Landmark coordinate records:
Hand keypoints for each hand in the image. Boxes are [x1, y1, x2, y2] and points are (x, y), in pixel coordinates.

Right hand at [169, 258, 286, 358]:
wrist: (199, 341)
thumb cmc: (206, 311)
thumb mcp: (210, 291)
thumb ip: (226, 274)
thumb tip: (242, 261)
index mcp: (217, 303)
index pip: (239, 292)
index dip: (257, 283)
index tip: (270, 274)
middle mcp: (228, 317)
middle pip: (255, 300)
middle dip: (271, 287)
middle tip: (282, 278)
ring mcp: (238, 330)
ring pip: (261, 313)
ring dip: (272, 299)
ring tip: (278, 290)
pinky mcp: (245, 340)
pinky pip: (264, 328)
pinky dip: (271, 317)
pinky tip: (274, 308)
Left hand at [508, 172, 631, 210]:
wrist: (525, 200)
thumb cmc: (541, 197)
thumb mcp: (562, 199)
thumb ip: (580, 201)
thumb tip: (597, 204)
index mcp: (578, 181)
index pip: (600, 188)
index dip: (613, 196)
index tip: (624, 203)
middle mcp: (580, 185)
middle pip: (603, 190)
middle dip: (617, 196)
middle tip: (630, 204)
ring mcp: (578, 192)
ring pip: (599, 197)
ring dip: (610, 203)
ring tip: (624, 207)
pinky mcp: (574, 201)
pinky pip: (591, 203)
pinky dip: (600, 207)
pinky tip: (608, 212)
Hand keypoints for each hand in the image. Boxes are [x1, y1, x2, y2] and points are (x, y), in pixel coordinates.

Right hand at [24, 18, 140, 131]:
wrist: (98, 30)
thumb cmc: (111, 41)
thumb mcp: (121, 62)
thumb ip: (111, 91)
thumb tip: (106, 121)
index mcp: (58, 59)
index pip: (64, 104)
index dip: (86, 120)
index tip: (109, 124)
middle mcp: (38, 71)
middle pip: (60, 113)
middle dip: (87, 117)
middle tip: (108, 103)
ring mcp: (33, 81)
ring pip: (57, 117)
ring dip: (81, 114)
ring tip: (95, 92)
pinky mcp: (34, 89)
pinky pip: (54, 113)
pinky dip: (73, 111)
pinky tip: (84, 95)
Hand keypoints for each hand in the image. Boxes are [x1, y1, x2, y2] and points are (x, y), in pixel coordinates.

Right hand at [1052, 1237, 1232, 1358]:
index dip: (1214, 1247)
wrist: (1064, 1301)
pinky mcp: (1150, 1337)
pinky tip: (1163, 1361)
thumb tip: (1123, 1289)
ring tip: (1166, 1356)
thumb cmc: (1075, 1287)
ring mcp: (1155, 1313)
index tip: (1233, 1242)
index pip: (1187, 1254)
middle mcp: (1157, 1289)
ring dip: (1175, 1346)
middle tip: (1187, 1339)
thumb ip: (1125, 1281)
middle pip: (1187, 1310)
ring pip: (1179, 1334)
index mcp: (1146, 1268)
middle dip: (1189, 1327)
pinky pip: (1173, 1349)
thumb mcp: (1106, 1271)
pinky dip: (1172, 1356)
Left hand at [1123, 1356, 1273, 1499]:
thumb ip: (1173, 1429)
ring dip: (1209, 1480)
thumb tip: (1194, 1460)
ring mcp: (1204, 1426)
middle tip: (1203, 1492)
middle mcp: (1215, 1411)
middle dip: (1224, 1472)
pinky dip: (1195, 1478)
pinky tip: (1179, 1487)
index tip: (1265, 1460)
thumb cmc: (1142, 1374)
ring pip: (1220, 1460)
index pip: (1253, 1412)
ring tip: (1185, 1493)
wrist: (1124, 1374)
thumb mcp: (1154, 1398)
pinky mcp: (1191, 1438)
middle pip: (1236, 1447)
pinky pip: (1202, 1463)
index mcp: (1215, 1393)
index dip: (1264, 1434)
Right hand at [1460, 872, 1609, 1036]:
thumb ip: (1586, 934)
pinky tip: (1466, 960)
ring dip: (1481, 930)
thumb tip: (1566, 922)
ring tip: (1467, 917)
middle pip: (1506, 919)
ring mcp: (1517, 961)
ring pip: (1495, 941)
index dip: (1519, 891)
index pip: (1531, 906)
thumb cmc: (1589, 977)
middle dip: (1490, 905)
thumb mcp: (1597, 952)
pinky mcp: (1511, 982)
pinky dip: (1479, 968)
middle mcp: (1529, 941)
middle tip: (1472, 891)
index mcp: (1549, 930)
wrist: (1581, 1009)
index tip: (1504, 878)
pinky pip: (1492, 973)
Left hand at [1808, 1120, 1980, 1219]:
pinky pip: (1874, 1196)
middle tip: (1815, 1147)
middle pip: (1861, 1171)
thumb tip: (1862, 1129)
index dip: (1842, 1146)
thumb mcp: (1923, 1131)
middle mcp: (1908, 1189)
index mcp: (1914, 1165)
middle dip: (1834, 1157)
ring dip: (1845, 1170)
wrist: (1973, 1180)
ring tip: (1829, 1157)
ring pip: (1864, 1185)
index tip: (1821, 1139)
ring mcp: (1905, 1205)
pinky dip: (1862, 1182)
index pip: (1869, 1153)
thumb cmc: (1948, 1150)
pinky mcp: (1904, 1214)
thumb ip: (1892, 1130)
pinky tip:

Task description:
The answer should be a number alone: the count of lines in the records that hold the word "Right".

Solution to this task:
4